_Travail à faire_: Modifiez ces lignes en remplaçant « Ireland » par « Frankfurt » dans toutes les entrées, sans rien changer d'autre. N'incluez pas les images dans votre réponse.

_Entrées de données enregistrées_:

|---|

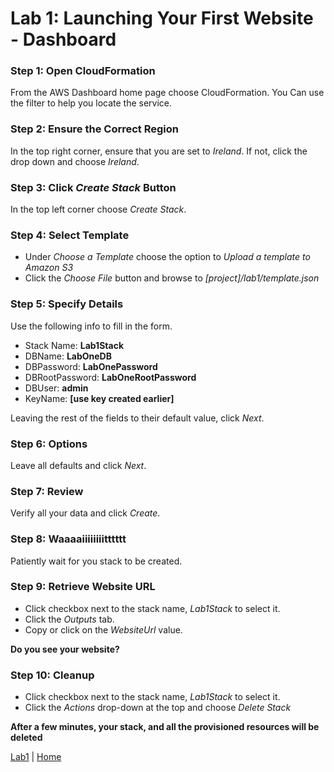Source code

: # Lab 1: Launching Your First Website - Dashboard

### Step 1: Open CloudFormation
From the AWS Dashboard home page choose CloudFormation. You Can use the filter to help you locate the service.
### Step 2:  Ensure the Correct Region
In the top right corner, ensure that you are set to *Ireland*. If not, click the drop down and choose *Ireland*.
### Step 3: Click *Create Stack* Button
In the top left corner choose *Create Stack*.
### Step 4: Select Template
- Under *Choose a Template* choose the option to *Upload a template to Amazon S3*
- Click the *Choose File* button and browse to *[project]/lab1/template.json*
### Step 5: Specify Details
Use the following info to fill in the form.
 - Stack Name: **Lab1Stack**
 - DBName: **LabOneDB**
 - DBPassword: **LabOnePassword**
 - DBRootPassword: **LabOneRootPassword**
 - DBUser: **admin**
 - KeyName: **[use key created earlier]**

Leaving the rest of the fields to their default value, click *Next*.
### Step 6: Options
Leave all defaults and click *Next*.
### Step 7: Review
Verify all your data and click *Create*.
### Step 8: Waaaaiiiiiiiitttttt
Patiently wait for you stack to be created.
### Step 9: Retrieve Website URL
- Click checkbox next to the stack name, *Lab1Stack* to select it.
- Click the *Outputs* tab.
- Copy or click on the *WebsiteUrl* value.

**Do you see your website?**
### Step 10: Cleanup
- Click checkbox next to the stack name, *Lab1Stack* to select it.
- Click the *Actions* drop-down at the top and choose *Delete Stack*

**After a few minutes, your stack, and all the provisioned resources will be deleted**

[Lab1](README.md) | [Home](https://github.com/singledigit/devops-bootcamp)
<!--stackedit_data:
eyJoaXN0b3J5IjpbMTcyNTg4NTQ0NSwxMzE4ODIxNTgxLDE3Nz
cyMTM2MzhdfQ==
-->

|---|

_Zone de réponse_:
Source code

: # Lab 1: Launching Your First Website - Dashboard

### Step 1: Open CloudFormation
From the AWS Dashboard home page choose CloudFormation. You Can use the filter to help you locate the service.
### Step 2:  Ensure the Correct Region
In the top right corner, ensure that you are set to *Frankfurt*. If not, click the drop down and choose *Frankfurt*.
### Step 3: Click *Create Stack* Button
In the top left corner choose *Create Stack*.
### Step 4: Select Template
- Under *Choose a Template* choose the option to *Upload a template to Amazon S3*
- Click the *Choose File* button and browse to *[project]/lab1/template.json*
### Step 5: Specify Details
Use the following info to fill in the form.
 - Stack Name: **Lab1Stack**
 - DBName: **LabOneDB**
 - DBPassword: **LabOnePassword**
 - DBRootPassword: **LabOneRootPassword**
 - DBUser: **admin**
 - KeyName: **[use key created earlier]**

Leaving the rest of the fields to their default value, click *Next*.
### Step 6: Options
Leave all defaults and click *Next*.
### Step 7: Review
Verify all your data and click *Create*.
### Step 8: Waaaaiiiiiiiitttttt
Patiently wait for you stack to be created.
### Step 9: Retrieve Website URL
- Click checkbox next to the stack name, *Lab1Stack* to select it.
- Click the *Outputs* tab.
- Copy or click on the *WebsiteUrl* value.

**Do you see your website?**
### Step 10: Cleanup
- Click checkbox next to the stack name, *Lab1Stack* to select it.
- Click the *Actions* drop-down at the top and choose *Delete Stack*

**After a few minutes, your stack, and all the provisioned resources will be deleted**

[Lab1](README.md) | [Home](https://github.com/singledigit/devops-bootcamp)
<!--stackedit_data:
eyJoaXN0b3J5IjpbMTcyNTg4NTQ0NSwxMzE4ODIxNTgxLDE3Nz
cyMTM2MzhdfQ==
-->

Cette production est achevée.